Cette industrie a fait beaucoup de chemin depuis 1886, année
où John « Kootenai » Brown commença
à recueillir le pétrole qui suintait dans la
région des lacs Waterton et à le vendre comme
graisse pour les machines à $1 le gallon. En 1914,
c'était la découverte du champ pétrolifère
de Turner Valley, et les gens faisaient la queue dans les
rues de Calgary pour acheter des actions lors du premier boom
des pétroles albertains. Mis au jour en 1947, les gisements
de Leduc devaient littéralement transformer l'économie
de la province. Vinrent ensuite ceux de Redwater, Golden Spike,
Woodbend, Swan Hills, etc., et grâce à l'Alberta,
le Canada est depuis vingt ans le principal producteur de
pétrole du Commonwealth. En 1965, sa production a atteint
le total de 184.1 millions de barils.
La production du gaz naturel a été de 1,290
millions de pieds cubes en 1965, alors que 85 usines de transformation
étaient en activité.
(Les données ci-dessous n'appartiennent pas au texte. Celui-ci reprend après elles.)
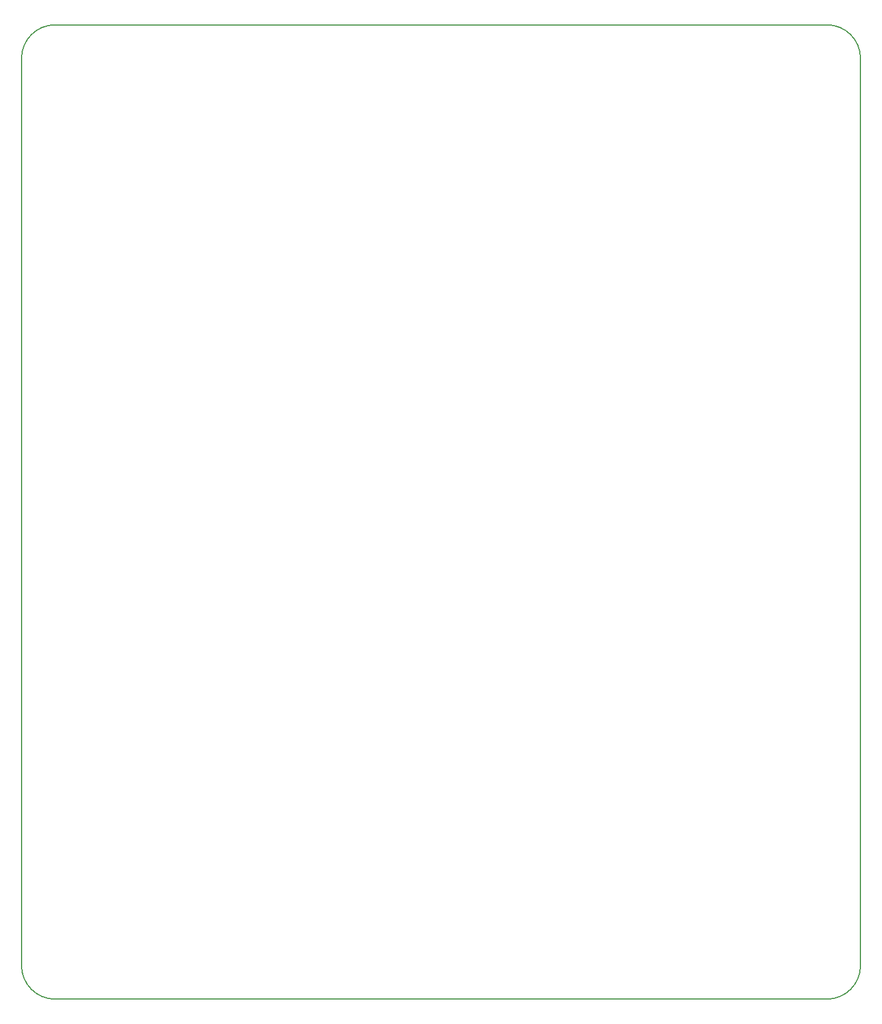
<source format=gbr>
%TF.GenerationSoftware,KiCad,Pcbnew,(6.0.1)*%
%TF.CreationDate,2022-02-10T23:56:56-06:00*%
%TF.ProjectId,MPPT,4d505054-2e6b-4696-9361-645f70636258,1.3.0*%
%TF.SameCoordinates,Original*%
%TF.FileFunction,Profile,NP*%
%FSLAX46Y46*%
G04 Gerber Fmt 4.6, Leading zero omitted, Abs format (unit mm)*
G04 Created by KiCad (PCBNEW (6.0.1)) date 2022-02-10 23:56:56*
%MOMM*%
%LPD*%
G01*
G04 APERTURE LIST*
%TA.AperFunction,Profile*%
%ADD10C,0.150000*%
%TD*%
G04 APERTURE END LIST*
D10*
X137500000Y-17470000D02*
X22500000Y-17470000D01*
X142500000Y-157470000D02*
X142500000Y-22470000D01*
X142500000Y-22470000D02*
G75*
G03*
X137500000Y-17470000I-5000000J0D01*
G01*
X17500000Y-157470000D02*
G75*
G03*
X22499998Y-162469998I5000000J2D01*
G01*
X22499999Y-17470000D02*
G75*
G03*
X17500000Y-22470001I1J-5000000D01*
G01*
X137500000Y-162470000D02*
X22500000Y-162470000D01*
X17500000Y-157470000D02*
X17500000Y-22470000D01*
X137500000Y-162470000D02*
G75*
G03*
X142500000Y-157470000I0J5000000D01*
G01*
M02*

</source>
Les exportations se sont
élevées à 314,000 millions de pieds cubes.
Les réserves de gaz naturel constatées s'établissent
au chiffre impressionnant de 37,600,000,000,000 de pieds cubes.
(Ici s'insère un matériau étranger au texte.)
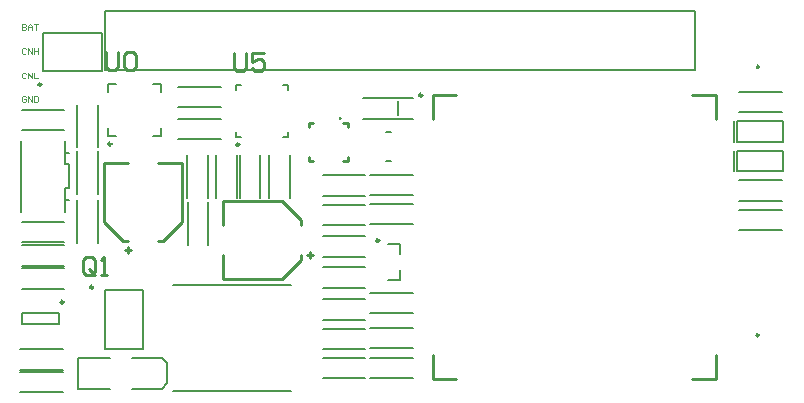
<source format=gto>
G04 Layer_Color=65535*
%FSLAX43Y43*%
%MOMM*%
G71*
G01*
G75*
%ADD36C,0.254*%
%ADD38C,0.250*%
%ADD39C,0.200*%
%ADD57C,0.203*%
%ADD58C,0.100*%
D36*
X27450Y23400D02*
G03*
X27450Y23400I-25J0D01*
G01*
X62900Y27750D02*
G03*
X62900Y27750I-100J0D01*
G01*
X62875Y5050D02*
G03*
X62875Y5050I-100J0D01*
G01*
X34391Y25350D02*
G03*
X34391Y25350I-141J0D01*
G01*
X24800Y22650D02*
Y23025D01*
X25125D01*
X27675D02*
X28050D01*
Y22650D02*
Y23025D01*
X24800Y19775D02*
Y20150D01*
Y19775D02*
X25150D01*
X27675D02*
X28050D01*
Y20150D01*
X24864Y11576D02*
Y12084D01*
X24610Y11830D02*
X25118D01*
X17500Y9800D02*
Y11830D01*
Y14370D02*
Y16400D01*
X24100Y14370D02*
Y14800D01*
X22500Y16400D02*
X24100Y14800D01*
X17500Y16400D02*
X22500D01*
X17500Y9800D02*
X22500D01*
X24100Y11400D01*
Y11830D01*
X35250Y25350D02*
X37250D01*
X35250Y23350D02*
Y25350D01*
X57250D02*
X59250D01*
Y23350D02*
Y25350D01*
X57250Y1350D02*
X59250D01*
Y3350D01*
X35250Y1350D02*
Y3350D01*
Y1350D02*
X37250D01*
X9201Y12261D02*
X9709D01*
X9455Y12007D02*
Y12515D01*
X7425Y19625D02*
X9455D01*
X11995D02*
X14025D01*
X11995Y13025D02*
X12425D01*
X14025Y14625D01*
Y19625D01*
X7425Y14625D02*
Y19625D01*
Y14625D02*
X9025Y13025D01*
X9455D01*
X18441Y28946D02*
Y27677D01*
X18695Y27423D01*
X19203D01*
X19457Y27677D01*
Y28946D01*
X20981D02*
X19965D01*
Y28185D01*
X20473Y28438D01*
X20727D01*
X20981Y28185D01*
Y27677D01*
X20727Y27423D01*
X20219D01*
X19965Y27677D01*
X7608Y29029D02*
Y27760D01*
X7862Y27506D01*
X8370D01*
X8624Y27760D01*
Y29029D01*
X9132Y28775D02*
X9386Y29029D01*
X9894D01*
X10148Y28775D01*
Y27760D01*
X9894Y27506D01*
X9386D01*
X9132Y27760D01*
Y28775D01*
X6674Y10371D02*
Y11386D01*
X6420Y11640D01*
X5912D01*
X5658Y11386D01*
Y10371D01*
X5912Y10117D01*
X6420D01*
X6166Y10625D02*
X6674Y10117D01*
X6420D02*
X6674Y10371D01*
X7182Y10117D02*
X7690D01*
X7436D01*
Y11640D01*
X7182Y11386D01*
D38*
X18875Y21175D02*
G03*
X18875Y21175I-125J0D01*
G01*
X8050Y21225D02*
G03*
X8050Y21225I-125J0D01*
G01*
X6500Y9100D02*
G03*
X6500Y9100I-125J0D01*
G01*
X2120Y26275D02*
G03*
X2120Y26275I-125J0D01*
G01*
X4000Y7825D02*
G03*
X4000Y7825I-125J0D01*
G01*
X30725Y13050D02*
G03*
X30725Y13050I-125J0D01*
G01*
D39*
X23000Y21825D02*
Y22250D01*
X22575Y21825D02*
X23000D01*
Y25800D02*
Y26225D01*
X22575D02*
X23000D01*
X18600D02*
X19025D01*
X18600Y25800D02*
Y26225D01*
Y21825D02*
Y22250D01*
Y21825D02*
X19025D01*
X12225Y21875D02*
Y22550D01*
X11550Y21875D02*
X12225D01*
Y25650D02*
Y26325D01*
X11550D02*
X12225D01*
X7775D02*
X8450D01*
X7775Y25650D02*
Y26325D01*
Y21875D02*
Y22550D01*
Y21875D02*
X8450D01*
X7500Y3845D02*
X10700D01*
X7500Y8845D02*
X10700D01*
Y3845D02*
Y8845D01*
X7500Y3845D02*
Y8845D01*
X32300Y23650D02*
Y24850D01*
X29400Y23350D02*
X33600D01*
X29400Y25150D02*
X33600D01*
X2250Y27400D02*
X7250D01*
X2250Y30600D02*
X7250D01*
X2250Y27400D02*
Y30600D01*
X7250Y27400D02*
Y30600D01*
X375Y15500D02*
Y21500D01*
X4150Y19500D02*
X4450D01*
Y17500D02*
Y19500D01*
X4125Y17500D02*
X4450D01*
X4150Y16500D02*
X4450D01*
X4125Y20500D02*
X4450D01*
X4125Y15500D02*
Y17500D01*
Y19525D02*
Y21500D01*
Y19525D02*
X4150Y19500D01*
X525Y5950D02*
X3625D01*
X525Y6950D02*
X3625D01*
X525Y5950D02*
Y6950D01*
X3625Y5950D02*
Y6950D01*
X32450Y9750D02*
Y10550D01*
X31450Y9750D02*
X32450D01*
Y11950D02*
Y12750D01*
X31450D02*
X32450D01*
X9800Y500D02*
X12350D01*
X9800Y3100D02*
X12350D01*
X5200Y500D02*
Y3100D01*
Y500D02*
X7900D01*
X5200Y3100D02*
X7900D01*
X12350Y500D02*
X12800Y950D01*
X12350Y3100D02*
X12800Y2650D01*
Y950D02*
Y2650D01*
X31300Y19750D02*
X31700D01*
X31300Y22250D02*
X31700D01*
D57*
X25947Y8088D02*
X29553D01*
X25947Y6361D02*
X29553D01*
X25947Y5588D02*
X29553D01*
X25947Y3861D02*
X29553D01*
X29947Y1412D02*
X33553D01*
X29947Y3139D02*
X33553D01*
X29947Y3912D02*
X33553D01*
X29947Y5639D02*
X33553D01*
X29947Y6912D02*
X33553D01*
X29947Y8639D02*
X33553D01*
X25947Y13413D02*
X29553D01*
X25947Y11686D02*
X29553D01*
X61197Y23912D02*
X64803D01*
X61197Y25639D02*
X64803D01*
X61197Y16412D02*
X64803D01*
X61197Y18139D02*
X64803D01*
X25947Y16088D02*
X29553D01*
X25947Y14361D02*
X29553D01*
X447Y8962D02*
X4053D01*
X447Y10689D02*
X4053D01*
X447Y14613D02*
X4053D01*
X447Y12886D02*
X4053D01*
X447Y22412D02*
X4053D01*
X447Y24139D02*
X4053D01*
X13722Y24362D02*
X17328D01*
X13722Y26089D02*
X17328D01*
X13697Y21612D02*
X17303D01*
X13697Y23339D02*
X17303D01*
X60750Y21400D02*
Y23150D01*
X61050D02*
X64950D01*
X61050Y21400D02*
Y23150D01*
Y21400D02*
X64950D01*
Y23150D01*
X60750Y18900D02*
Y20650D01*
X61050D02*
X64950D01*
X61050Y18900D02*
Y20650D01*
Y18900D02*
X64950D01*
Y20650D01*
X13275Y275D02*
X23275D01*
X13275Y9275D02*
X23275D01*
X5162Y20947D02*
Y24553D01*
X6889Y20947D02*
Y24553D01*
X25947Y1412D02*
X29553D01*
X25947Y3139D02*
X29553D01*
X61197Y13912D02*
X64803D01*
X61197Y15639D02*
X64803D01*
X25947Y18588D02*
X29553D01*
X25947Y16861D02*
X29553D01*
X25947Y10788D02*
X29553D01*
X25947Y9061D02*
X29553D01*
X29947Y14412D02*
X33553D01*
X29947Y16139D02*
X33553D01*
X29947Y16912D02*
X33553D01*
X29947Y18639D02*
X33553D01*
X5162Y17022D02*
Y20628D01*
X6889Y17022D02*
Y20628D01*
X14512Y12672D02*
Y16278D01*
X16239Y12672D02*
Y16278D01*
X347Y1938D02*
X3953D01*
X347Y211D02*
X3953D01*
X347Y3838D02*
X3953D01*
X347Y2111D02*
X3953D01*
X447Y10937D02*
X4053D01*
X447Y12664D02*
X4053D01*
X6888Y12872D02*
Y16478D01*
X5161Y12872D02*
Y16478D01*
X14487Y16672D02*
Y20278D01*
X16214Y16672D02*
Y20278D01*
X18663Y16672D02*
Y20278D01*
X16936Y16672D02*
Y20278D01*
X18937Y16672D02*
Y20278D01*
X20664Y16672D02*
Y20278D01*
X21437Y16672D02*
Y20278D01*
X23164Y16672D02*
Y20278D01*
X7500Y32500D02*
X57500D01*
Y27500D02*
Y32500D01*
X7500Y27500D02*
X57500D01*
X7500D02*
Y32500D01*
D58*
X808Y25192D02*
X725Y25275D01*
X558D01*
X475Y25192D01*
Y24858D01*
X558Y24775D01*
X725D01*
X808Y24858D01*
Y25025D01*
X642D01*
X975Y24775D02*
Y25275D01*
X1308Y24775D01*
Y25275D01*
X1475D02*
Y24775D01*
X1725D01*
X1808Y24858D01*
Y25192D01*
X1725Y25275D01*
X1475D01*
X808Y29292D02*
X725Y29375D01*
X558D01*
X475Y29292D01*
Y28958D01*
X558Y28875D01*
X725D01*
X808Y28958D01*
X975Y28875D02*
Y29375D01*
X1308Y28875D01*
Y29375D01*
X1475D02*
Y28875D01*
Y29125D01*
X1808D01*
Y29375D01*
Y28875D01*
X808Y27192D02*
X725Y27275D01*
X558D01*
X475Y27192D01*
Y26858D01*
X558Y26775D01*
X725D01*
X808Y26858D01*
X975Y26775D02*
Y27275D01*
X1308Y26775D01*
Y27275D01*
X1475D02*
Y26775D01*
X1808D01*
X475Y31375D02*
Y30875D01*
X725D01*
X808Y30958D01*
Y31042D01*
X725Y31125D01*
X475D01*
X725D01*
X808Y31208D01*
Y31292D01*
X725Y31375D01*
X475D01*
X975Y30875D02*
Y31208D01*
X1141Y31375D01*
X1308Y31208D01*
Y30875D01*
Y31125D01*
X975D01*
X1475Y31375D02*
X1808D01*
X1641D01*
Y30875D01*
M02*

</source>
La valeur brute des ventes de pétrole, de gaz naturel
et des produits du gaz a atteint $704 millions en 1965.
En plus de ses réserves de pétrole liquide,
l'Alberta possède une étendue de huit millions
d'acres de sables bitumineux, dont les possibilités
sont évaluées à plus de 700,000 millions
de barils de pétrole. Une usine d'extraction et d'amendement,
d'un coût de $200 millions, doit être mise en
service en 1967.
Sur la base de l'agriculture et des mines, l'Alberta a réussi
à ériger un remarquable complexe manufacturier,
dont le rythme de croissance est de l'ordre de 50 millions
de dollars par année. Quelque 3,000 usines fabriquent
une vaste gamme de produits, évalués à
$1,000 millions par an. Les revenus des particuliers, qui
ont triplé depuis vingt ans, ont presque doublé
au cours des dix dernières années, tandis que
la moyenne des salaires hebdomadaires est passée de
$62.30 à $91.10 pendant la même décennie.
Perspectives d'avenir
Voilà où en sont les provinces des Prairies
au moment où s'achève leur premier siècle
d'adhésion à la Confédération
canadienne. Tout indique que la période d'apogée
de l'histoire des plaines ne fait que commencer.
Le sort de l'agriculture au cours des années à
venir est prometteur. Grâce à l'accroissement
de la population et à l'élévation des
niveaux de vie, on prévoit que la consommation de la
viande doublera d'ici 1980. Afin de satisfaire à ce
besoin, la demande de céréales fourragères
doublera également. L'industrie manufacturière
va hardiment de l'avant dans les Prairies. Les richesses du
sous-sol sont amenées à la surface et transformées
en vue de leur exportation. L'instruction et l'enseignement
sont revalorisés, afin de préparer les jeunes
à tirer le meilleur parti possible des avantages de
demain. La Saskatchewan consacre actuellement 78 millions
de dollars à l'instruction, l'Alberta 154.8 millions
et le Manitoba 83 millions.
Il ne faut pas oublier, enfin, que si l'Ouest est ce qu'il
est aujourd'hui et que si ses perspectives d'avenir paraissent
brillantes, il le doit dans une certaine mesure à la
détermination, au sens de la justice et au courage
imperturbable de la Gendarmerie royale, qui entreprit sa longue
marche à travers les plaines, en 1874, en vue « d'imposer
la loi de Sa Majesté dans un royaume quelque peu troublé ».
Le Parlement adopta une loi instituant la Gendarmerie à
cheval du Nord-Ouest en 1873, et, l'année suivante,
274 agents partaient de la rivière Rouge pour patrouiller
une superficie de 750,000 milles carrés. Après
avoir établi leur quartier général à
Macleod, ils s'attaquèrent à la tâche
de déloger les trafiquants sans loi et de créer
des liens d'amitié avec les Indiens.
Comme l'a noté un observateur : « Il n'y
eut ni régiments de soldats, ni cavalerie impitoyable,
ni d'énormes quantités de munitions de guerre,
ni répression armée... mais c'est tout simplement
par le tact, l'intrépidité, la compréhension
et la diplomatie » que l'on parvint à établir
l'ordre et la paix, et à assurer la sécurité
de la vie et des biens de la population.